#### Exercises to complete
1. In the court opinion on the Fjeseth life insurance case, what degree did the insured hold, and from which school?
2. Reproduce the court opinion on the Fjeseth life insurance case from "For the appellant" up to and including "of La Crosse.", changing "respondent" to "appellee".

------ Extract provided ------

Summary
In Fjeseth, the court determined that the applicant had a duty to disclose that he was provisionally diagnosed with angina pectoris when he learned of this fact after filling out an insurance application but before the policy became effective.
Summary of this case from Tomlinson v. Midamerica Mut. Life Ins. Co.Opinion
May 2, 1963 —
June 4, 1963.
APPEAL from a judgment of the circuit court for La Crosse county: WILLIAM E. GRAMLING, Circuit Judge of the Twenty-Second circuit, Presiding. Reversed.
For the appellant there were briefs by Johns, Pappas Flaherty of La Crosse, and oral argument by Robert D. Johns.
For the respondent there was a brief and oral argument by N. George DeDakis of La Crosse.
Action by plaintiff Martha S. Fjeseth against defendant New York Life Insurance Company to recover the $10,000 principal sum, together with interest, on a life insurance policy issued by defendant upon the life of plaintiff's deceased husband, Benjamin D. Fjeseth (hereinafter the "insured").
The insured held a Bachelor's degree in mechanical engineering from the University of Minnesota and was employed as a design engineer by the Trane Company at La Crosse. On May 26, 1959, he signed Part I of the defendant's standard application form by which he applied for a $35,000 policy on his life payable to plaintiff as beneficiary. This was witnessed by defendant's La Crosse agent Ruediger. The next day the insured was examined by Dr. Hickey, defendant's medical examiner, who was a physician associated with the La Crosse Clinic. The insured was then asked the questions appearing in Part II of the application which contains the answers recorded by Dr. Hickey. Question 14 read, "Have you ever had pain in the chest, shortness of breath, or palpitation?" which was answered "No." Questions 15 and 16 inquired whether the insured had ever had or consulted a physician or practitioner with respect to certain enumerated diseases, and these questions were answered "No." One of such listed diseases was "Heart or Blood Vessels." Question 17B inquired whether the insured during the past ten years had "consulted or been examined or treated by any physician or practitioner" not named with respect to his other answers, and this question was also answered "No." Insured signed Part II of the application on May 27, 1959. Defendant does not claim that any of these answers were false when made on May 27, 1959. Part I of the application form states that the medical examiner is not authorized to pass on insurability, and there is no evidence that Dr. Hickey ever certified insured's health to defendant.
Ruediger forwarded the completed application to defendant at its home office together with a request that an additional $10,000 policy be issued although the insured had not applied for the same. Insured paid no premium at the time he applied for the $35,000 policy. The application contained two alternative provisions with respect to the effective date of the policy. The first applied to a situation where at least one month's premium, but not less than 10 dollars, had been paid. The second applied to insured's situation, where no premium had been paid, and provided:
"[T]he policy applied for shall not go into force unless and until it is delivered to the Applicant and the first premium for it is paid in full during the lifetime of the Proposed Insured . . . and then only if the answers made in the application represent, without material change, true and complete answers to the same questions if asked at time of delivery, and thereupon the policy shall be deemed to have taken effect as stated therein."

------ Data for review ------

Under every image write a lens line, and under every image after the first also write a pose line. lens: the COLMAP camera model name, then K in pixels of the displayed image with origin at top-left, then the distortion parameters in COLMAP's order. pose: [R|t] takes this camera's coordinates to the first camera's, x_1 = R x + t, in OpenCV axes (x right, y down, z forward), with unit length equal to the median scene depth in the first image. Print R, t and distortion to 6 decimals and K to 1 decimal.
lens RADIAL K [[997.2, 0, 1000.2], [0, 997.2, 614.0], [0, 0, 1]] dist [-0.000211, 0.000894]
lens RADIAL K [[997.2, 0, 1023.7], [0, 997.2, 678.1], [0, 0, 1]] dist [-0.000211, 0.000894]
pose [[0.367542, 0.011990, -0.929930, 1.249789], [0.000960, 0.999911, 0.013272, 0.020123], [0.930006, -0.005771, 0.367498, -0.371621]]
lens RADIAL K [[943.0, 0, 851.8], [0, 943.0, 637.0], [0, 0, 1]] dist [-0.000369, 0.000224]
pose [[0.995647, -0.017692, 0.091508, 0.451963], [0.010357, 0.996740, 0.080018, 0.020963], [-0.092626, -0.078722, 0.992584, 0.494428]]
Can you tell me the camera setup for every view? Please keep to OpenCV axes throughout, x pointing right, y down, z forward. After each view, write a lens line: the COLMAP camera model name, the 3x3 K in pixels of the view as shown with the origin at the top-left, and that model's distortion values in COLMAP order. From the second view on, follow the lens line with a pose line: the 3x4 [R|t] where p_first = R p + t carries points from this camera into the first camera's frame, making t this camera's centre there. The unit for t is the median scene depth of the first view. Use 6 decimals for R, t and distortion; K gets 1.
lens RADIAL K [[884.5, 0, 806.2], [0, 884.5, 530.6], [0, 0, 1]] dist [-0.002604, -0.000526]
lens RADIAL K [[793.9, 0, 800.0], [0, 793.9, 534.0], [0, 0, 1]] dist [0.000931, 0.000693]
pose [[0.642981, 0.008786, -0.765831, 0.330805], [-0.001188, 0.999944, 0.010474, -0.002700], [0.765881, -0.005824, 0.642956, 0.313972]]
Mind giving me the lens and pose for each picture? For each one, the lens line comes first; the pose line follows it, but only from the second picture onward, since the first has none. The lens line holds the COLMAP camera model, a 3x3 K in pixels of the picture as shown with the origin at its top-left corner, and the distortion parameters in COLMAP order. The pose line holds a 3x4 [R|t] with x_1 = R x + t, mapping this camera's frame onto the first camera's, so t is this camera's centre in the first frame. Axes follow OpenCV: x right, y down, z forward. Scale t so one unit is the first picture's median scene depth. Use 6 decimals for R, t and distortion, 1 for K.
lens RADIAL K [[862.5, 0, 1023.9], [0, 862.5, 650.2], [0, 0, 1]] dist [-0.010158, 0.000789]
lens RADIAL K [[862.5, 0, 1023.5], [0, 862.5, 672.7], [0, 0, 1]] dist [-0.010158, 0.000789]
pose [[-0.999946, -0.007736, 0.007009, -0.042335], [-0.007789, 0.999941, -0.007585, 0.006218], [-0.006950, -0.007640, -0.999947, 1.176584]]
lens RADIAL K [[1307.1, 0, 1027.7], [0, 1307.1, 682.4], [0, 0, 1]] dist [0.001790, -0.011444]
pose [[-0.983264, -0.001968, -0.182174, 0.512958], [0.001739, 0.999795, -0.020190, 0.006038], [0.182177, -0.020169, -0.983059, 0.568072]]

------

#### Answers by item number
1. A Bachelor's degree in mechanical engineering from the University of Minnesota.

2.
For the appellant there were briefs by Johns, Pappas Flaherty of La Crosse, and oral argument by Robert D. Johns.
For the appellee there was a brief and oral argument by N. George DeDakis of La Crosse.